Product innovation: P&G is an active product innovator. The company employs 1,000 science PhDs, more than Harvard, Berkeley, and MIT combined, and applies for roughly 3,800 patents each year. Part of its innovation process is to develop brands that offer new consumer benefits. Recent innovations that created entirely new categories include Febreze, an odor-eliminating fabric spray; Dryel, a product that helps “dry-clean” clothes at home in the dryer; and Swiffer, a cleaning system that effectively removes dust, dirt, and hair from floors. Larry Huston, former innovation officer at P&G, stated, “P&G is largely a branded science company.”

Quality strategy : P&G designs products of above-average quality and continuously improves and reformulates them. When the company says “new and improved,” it means it. Recent examples include Tide Pods, a compact laundry detergent tablet; Pampers Rash Guard, a diaper that treats and prevents diaper rash; and improved two-in-one shampoo and conditioner products Pantene, Vidal Sassoon, and Pert Plus.

Brand extension strategy : P&G produces its brands in several sizes and forms. This strategy gains more shelf space and prevents competitors from moving in to satisfy unmet market needs. P&G also uses its strong brand names to launch new products with instant recognition and much less advertising outlay. The Mr. Clean brand has been extended from household cleaner to bathroom cleaner and even to a carwash system. Old Spice extended its brand from men’s fragrances to deodorant. Often, P&G will leverage the technologies already in place to create a brand extension. For example, when Crest successfully extended its brand into a new tooth-whitening system called Crest Whitestrips, the company used bleaching methods from P&G’s laundry division, film technology from the food wrap division, and glue techniques from the paper division.

Multibrand strategy: P&G markets several brands in the same product category, such as Luvs and Pampers diapers and Oral-B and Crest toothbrushes. Each brand meets a different consumer want and competes against specific competitors’ brands. At the same time, the company is careful not to sell too many brands and recently reduced its vast array of products, sizes, flavors, and varieties to assemble a stronger brand portfolio.

Strong sales force: P&G’s sales force has been named one of the top 25 sales forces by Sales & Marketing Management magazine. A key to its success is the close tie its sales force forms with retailers, notably Walmart. The 150-person team that serves the retail giant works closely with Walmart to improve both the products that go to the stores and the process by which they get there.

Manufacturing efficiency and cost cutting: P&G’s reputation as a great marketing company is matched by its excellence as a manufacturing company. The company has successfully developed and continually improves its production operations, which keep costs among the lowest in the industry. As a result, it is able to offer reduced prices for its premium products.

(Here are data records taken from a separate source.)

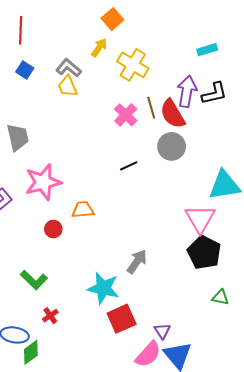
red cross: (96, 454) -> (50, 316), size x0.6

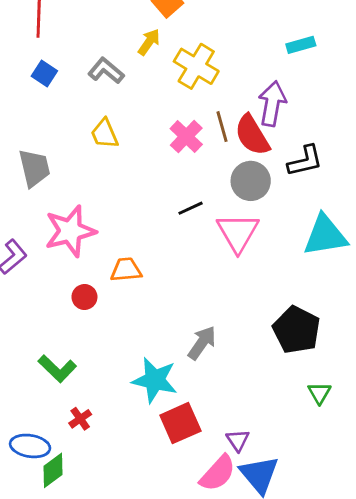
yellow trapezoid: (68, 86) -> (105, 134), moved
black L-shape: (214, 93) -> (305, 161), moved
pink triangle: (200, 219) -> (238, 233), moved
green triangle: (220, 297) -> (319, 393), turned 48

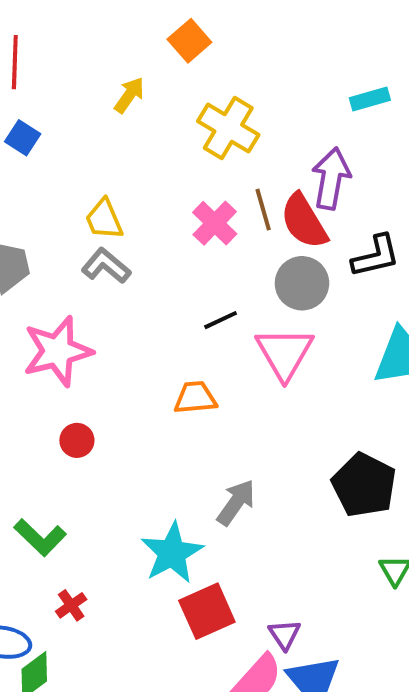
yellow arrow: (149, 42) -> (129, 95), moved
gray L-shape: (106, 71) -> (106, 266), moved
orange trapezoid: (126, 270) -> (195, 398), moved
cyan star: (155, 380) -> (172, 553), turned 30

Brand-management system: P&G originated the brand-management system, in which one executive is responsible for each brand. The system has been copied by many competitors but not often with P&G’s success. Recently, P&G modified its general management structure so that a category manager runs each brand category and has volume and profit responsibility. Although this new organization does not replace the brand-management system, it helps to sharpen strategic focus on key consumer needs and competition in the category.

P&G’s accomplishments over the past 177 years have come from successfully managing the numerous factors that contribute to market leadership. Today, the company’s wide range of products are used by 4.8 billion people around the world in 180 different countries.